Exercise goal
Pictures aside, repeat all the entries below exactly as they appear.

Data section
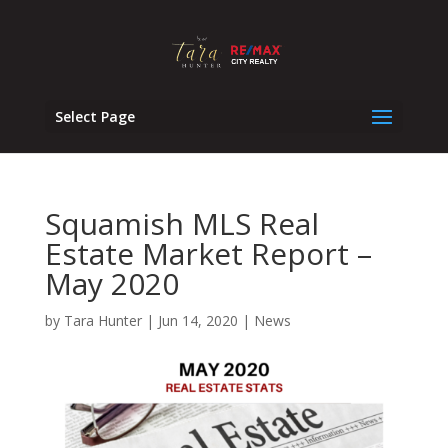
Select Page
Squamish MLS Real
Estate Market Report –
May 2020
by
Tara Hunter
|
Jun 14, 2020
|
News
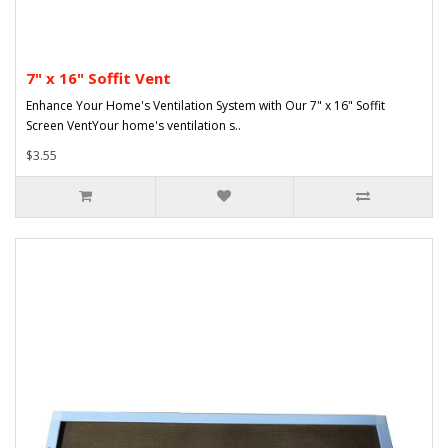
7" x 16" Soffit Vent
Enhance Your Home's Ventilation System with Our 7" x 16" Soffit
Screen VentYour home's ventilation s..
$3.55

Exercise result
Select Page
Squamish MLS Real
Estate Market Report –
May 2020
by
Tara Hunter
|
Jun 14, 2020
|
News
7" x 16" Soffit Vent
Enhance Your Home's Ventilation System with Our 7" x 16" Soffit
Screen VentYour home's ventilation s..
$3.55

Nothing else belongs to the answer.